Extract to read:
Escrow Agreement, dated February 18, 2020, by and between Medalist Diversified REIT, Inc. and Virginia Commonwealth Bank

Contract Categories: Business Finance - Escrow Agreements
EX-10.2 4 tm209343d1_ex10-2.htm EXHIBIT 10.2

Exhibit 10.2




THIS ESCROW AGREEMENT (the “Agreement”) made and entered into this 18th day of February, 2020 (the “Effective Date”) by and between Medalist Diversified REIT, Inc., a Maryland corporation (“Medalist”), and Virginia Commonwealth Bank (“Escrow Agent”).


W I T N E S S E T H:


WHEREAS, Medalist has undertaken a public offering of its securities (the “Offering”); and


WHEREAS, as a condition to the Offering, Medalist has agreed to place funds in the amount of the first four quarterly dividend payments into escrow.


NOW, THEREFORE, for and in consideration of the foregoing premises and for other good and valuable consideration, the receipt of which is hereby acknowledged, Medalist and Escrow Agent agree as follows:


1.          Appointment of Escrow Agent. Medalist hereby appoints Escrow Agent to perform the duties assigned to Escrow Agent in this Escrow Agreement. Escrow Agent accepts such appointment as escrow agent hereunder, to hold and keep the Escrowed Funds (as defined below) in escrow in accordance with the terms and conditions hereof. Escrow Agent hereby represents and warrants to Medalist that it has all necessary power and authority to execute, deliver and perform its obligations under this Escrow Agreement and that Escrow Agent is duly authorized to perform its obligations hereunder.


2.          Delivery of Escrow Funds. Medalist shall deliver an amount equal to $371,111.11 (the “Escrow Funds”) to the Escrow Agent on the Effective Date. Upon receipt, the Escrow Funds shall be held by the Escrow Agent in Escrow Agent’s client escrow account.

Information provided:
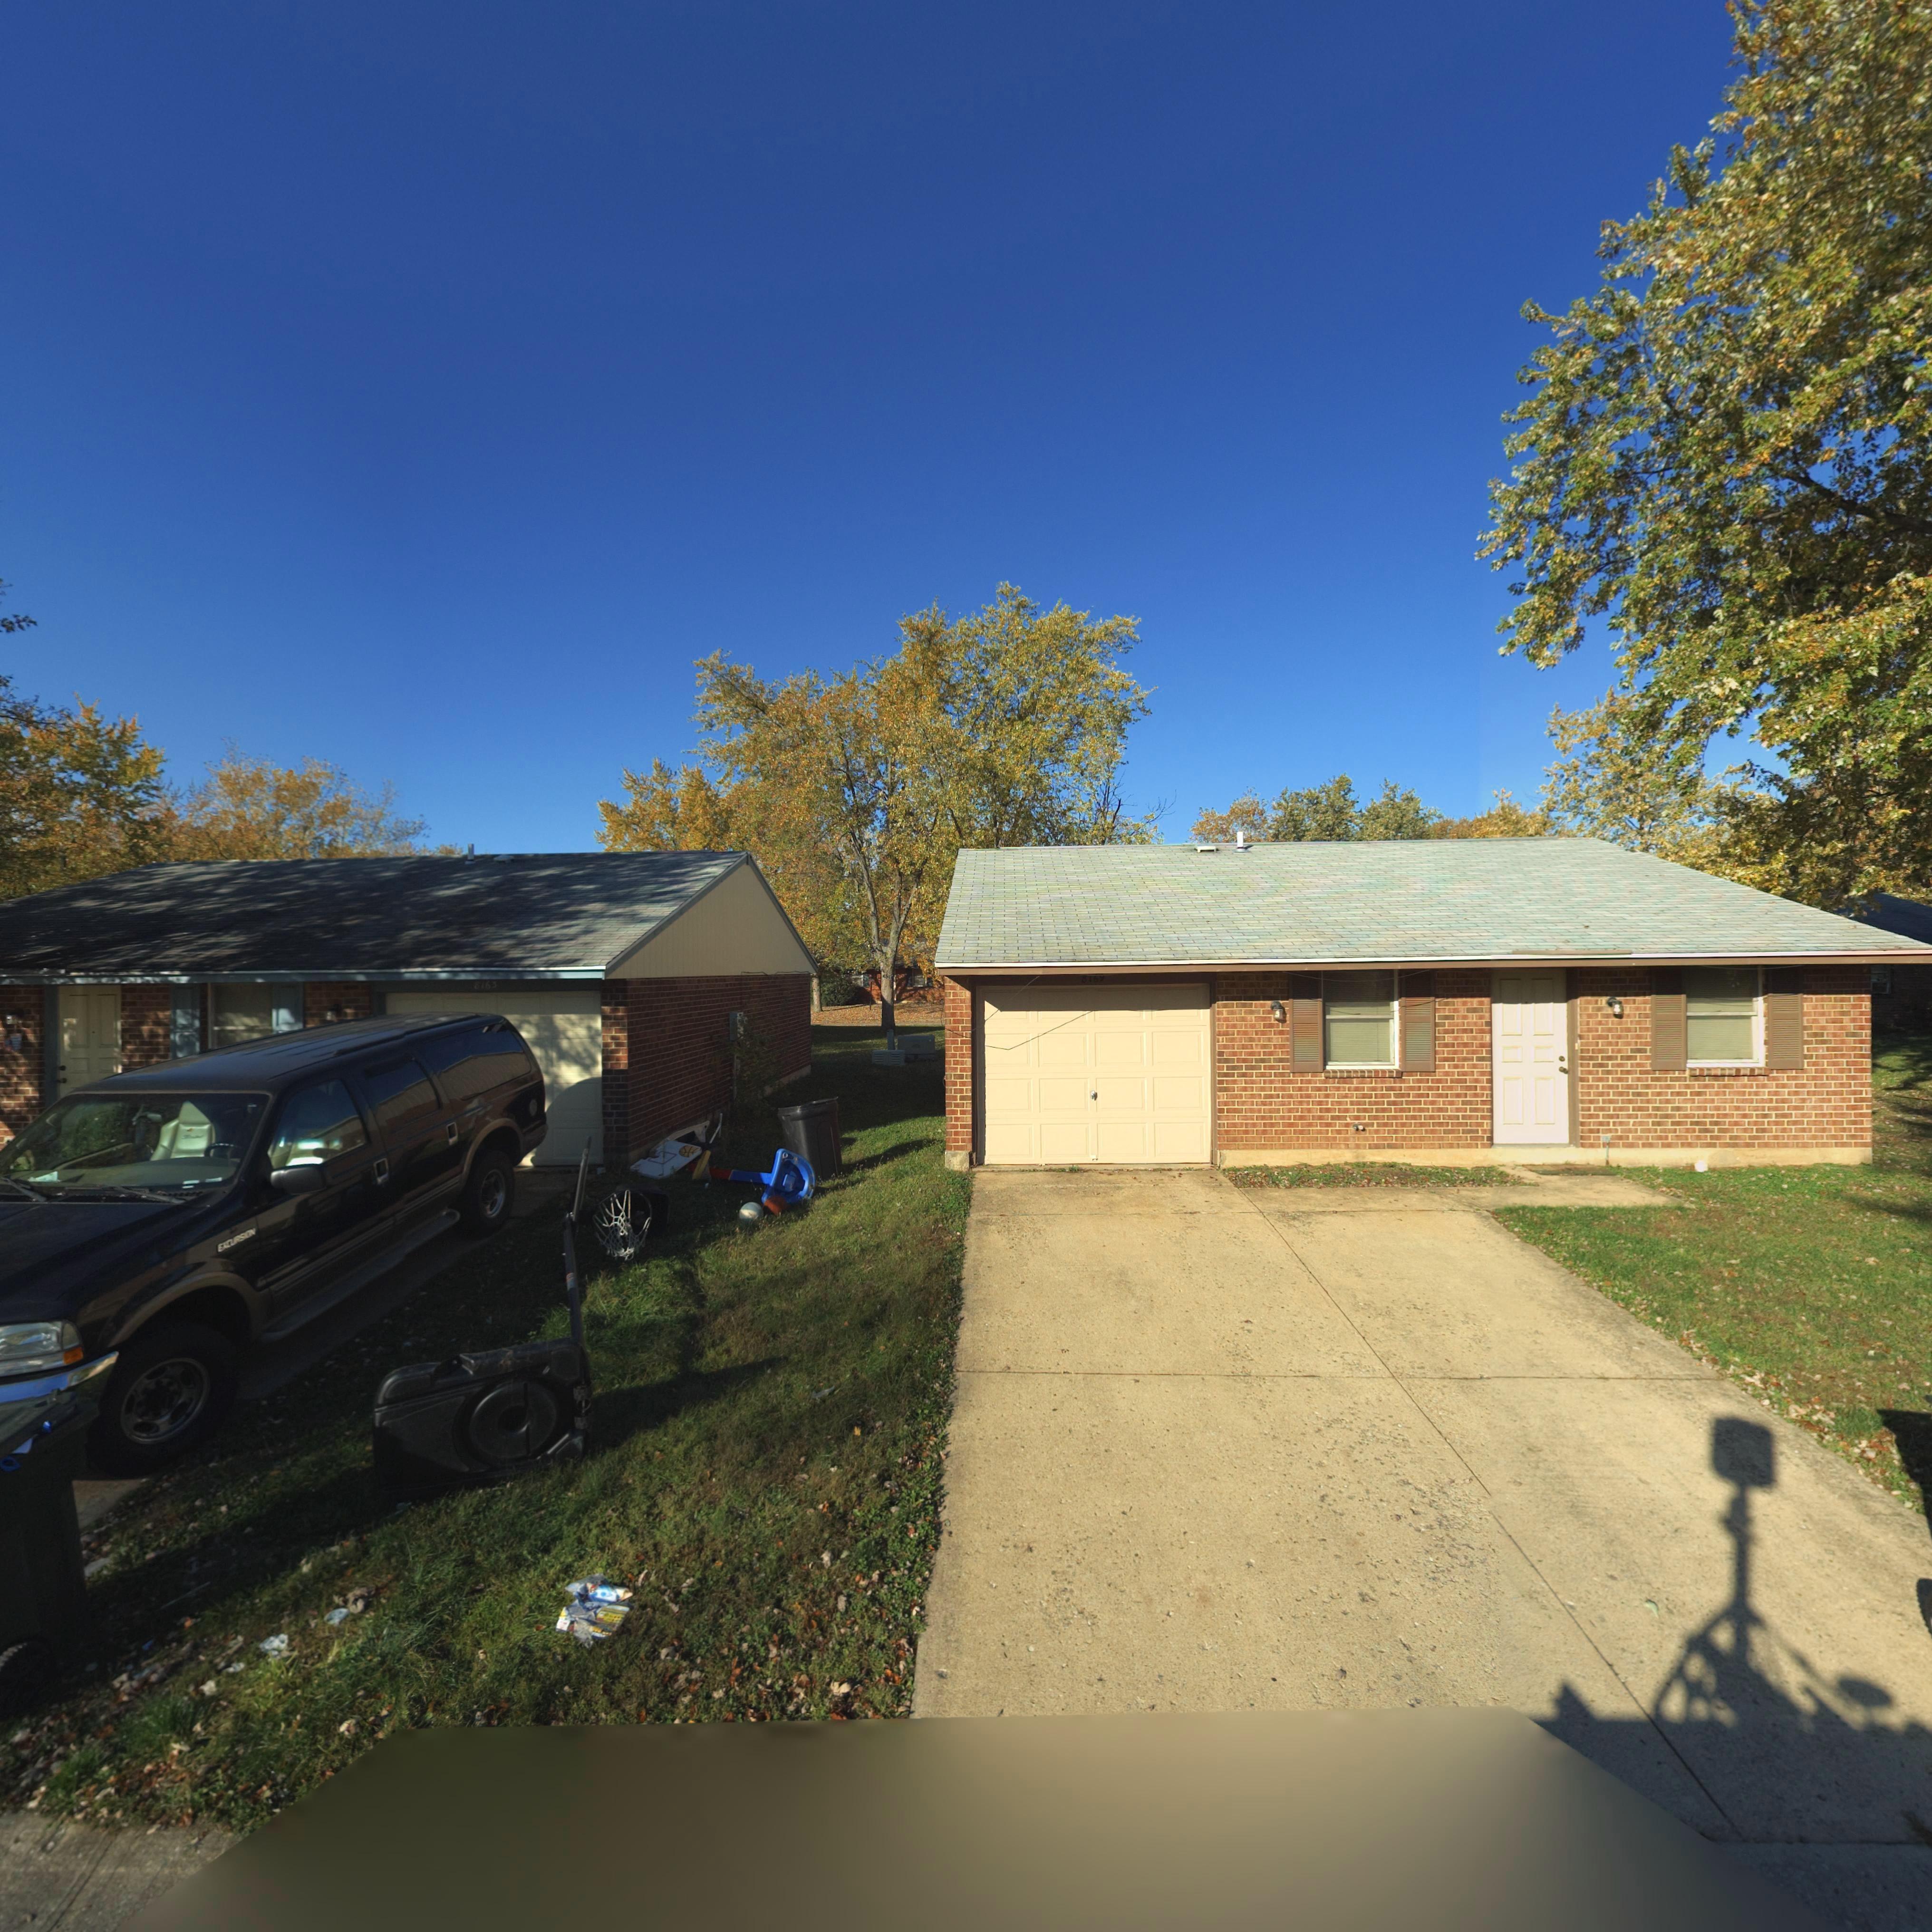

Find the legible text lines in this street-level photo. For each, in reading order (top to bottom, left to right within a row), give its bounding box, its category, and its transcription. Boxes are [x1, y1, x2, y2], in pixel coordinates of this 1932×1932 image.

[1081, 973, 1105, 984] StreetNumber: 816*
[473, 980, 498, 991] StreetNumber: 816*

Goal: Output the passage of the escrow agreement above word for word, starting at the words "WHEREAS, Medalist has" and ending after the words "payments into escrow.".

Exercise answer:
WHEREAS, Medalist has undertaken a public offering of its securities (the “Offering”); and


WHEREAS, as a condition to the Offering, Medalist has agreed to place funds in the amount of the first four quarterly dividend payments into escrow.